Daisy is first seen as an angel, dressed in all white to reflect her purity in a world that is corrupt, the idea of the American Dream. However, her character gradually shows her cruel and self-centered nature. Tom’s wealth was enough for Daisy to marry him because it provided everything she could ever want. His wealth and love were the two most important things that Daisy tried very hard to have. He was not very committed in the relationship. Therefore, he has affairs with other women. However Daisy does not want to leave Tom because his wealth and power allows her to keep her luxurious lifestyle. Moreover, when Gatsby comes back into her life with wealth, she is drawn to him. Gatsby’s love is not the most important thing to her. It is his wealth that makes her very attracted to him. Daisy’s true self can be seen multiple times but the biggest reveal of her true nature, which destroys her angelic front, occurs when Myrtle dies. She was the driver of the car that ran over Myrtle, and she left the scene. At that moment, readers realize that Daisy has no moral sense of right or wrong. The all white that at first reflected purity is actually reflecting the lack of her morality. Myrtle’s death meant nothing to Daisy. This act of having no moral sense shows her evil nature. Daisy’s unfaithfulness reflects the decline of the idea of the American Dream. Marriage that was first happiness and joy between two people turned into meaningless and materialistic relationships in the 1920s. Throughout the story Daisy establishes the characterization of women in the 1920s as charming, self-centered and selfish, materialistic, and immoral.

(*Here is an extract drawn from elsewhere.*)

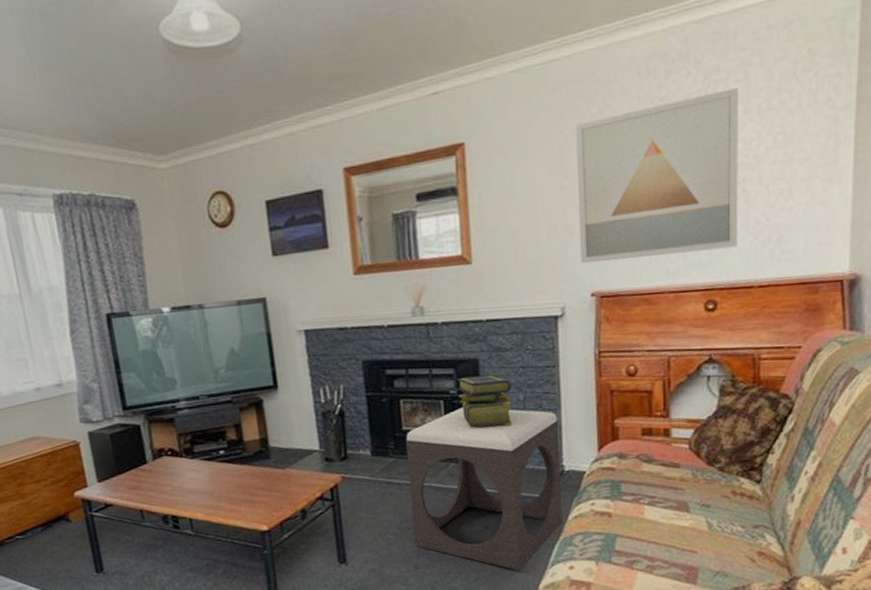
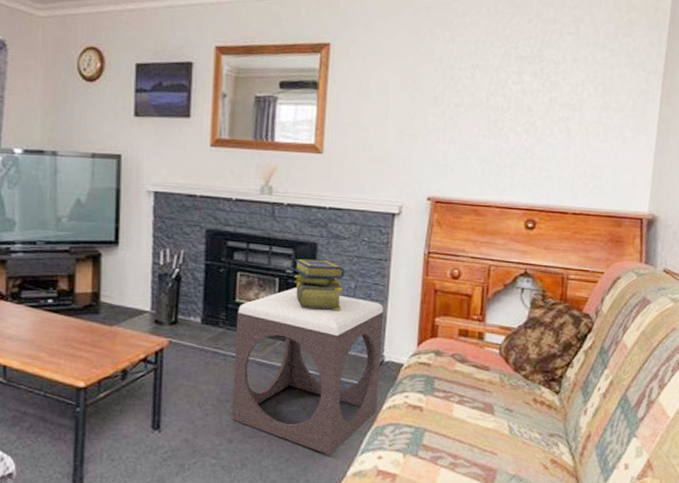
wall art: present [575,87,738,264] -> none [421,38,570,176]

Gatsby is the most important character to be destroyed by the pursuit of the American Dream. Obsession over Daisy has taken over his whole life. He feels that he has to live up to the American Dream to get his biggest desire which is Daisy. After returning from the war, Gatsby realize that Daisy married Tom because of his wealth. Therefore, the pursuit to be wealthy became his way to win over Daisy. He believes that he can achieve the American Dream with wealth and power even through illegal ways. His wealth will earn him Daisy, which for his character shows the American Dream. However, Gatsby’s death only serves to show that the American Dream cannot be achieved through wrong doings, yet he takes on evil ways to achieve it.
Overall the pursuit of the American Dream is not a pretty one. Fitzgerald clearly showed that nobody in society can achieve big dreams, without having rational, and realistic views toward their ideas. People will always pursue the American Dream if it means to have a better life, to provide for your family, to become wealthy, or to be with the person you love the most.